## What you should do:
Everything from the first line of the data through the line with "Page size: 2001x1125." is to be echoed exactly, minus the pictures.

_ _ _ _ _

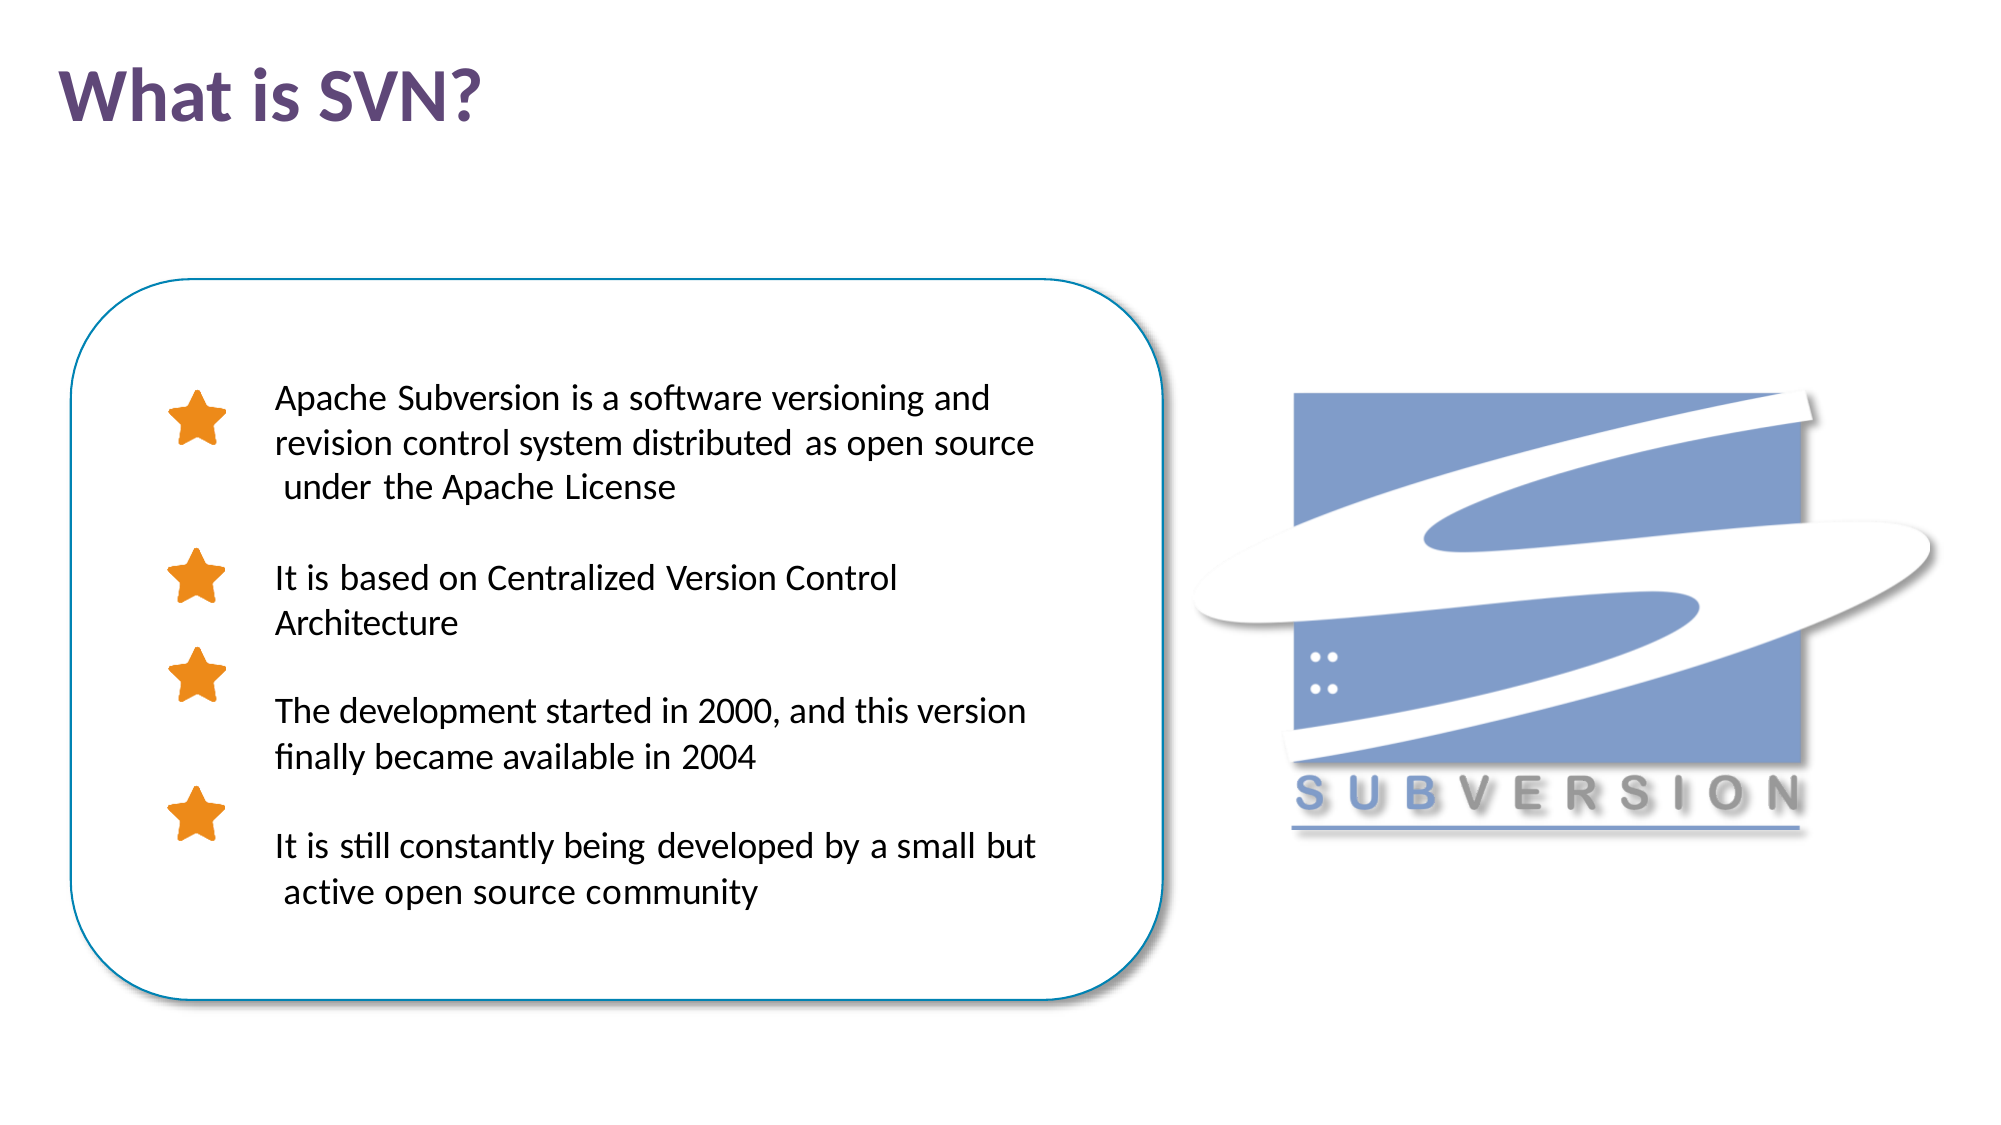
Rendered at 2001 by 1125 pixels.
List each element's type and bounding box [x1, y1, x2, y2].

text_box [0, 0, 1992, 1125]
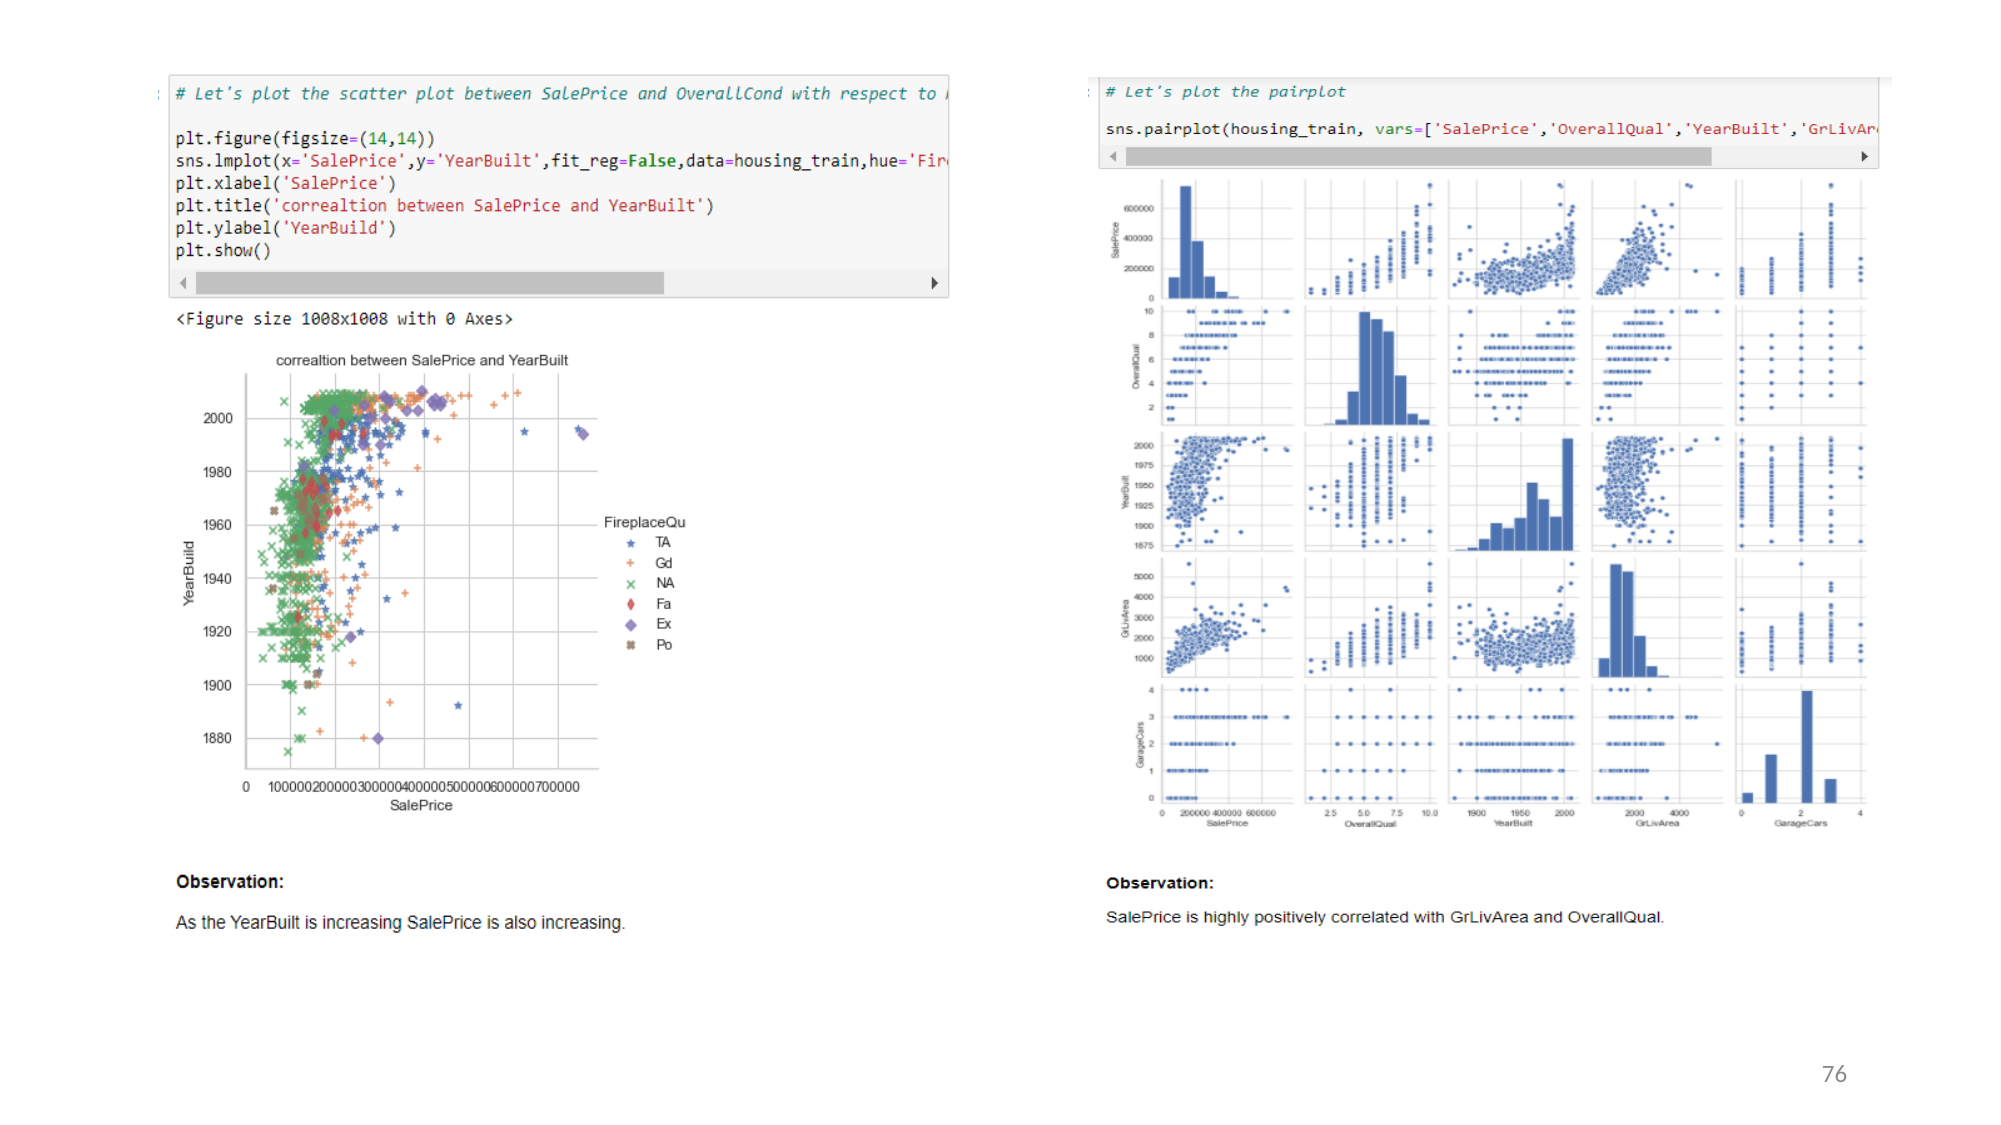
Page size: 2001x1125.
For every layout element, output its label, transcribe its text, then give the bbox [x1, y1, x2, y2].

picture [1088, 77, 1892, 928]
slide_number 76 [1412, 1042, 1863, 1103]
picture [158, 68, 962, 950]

_ _ _ _ _

## Task answer:
Rendered at 2001 by 1125 pixels.
List each element's type and bounding box [x1, y1, x2, y2].

text_box [0, 0, 1992, 1125]
Page size: 2001x1125.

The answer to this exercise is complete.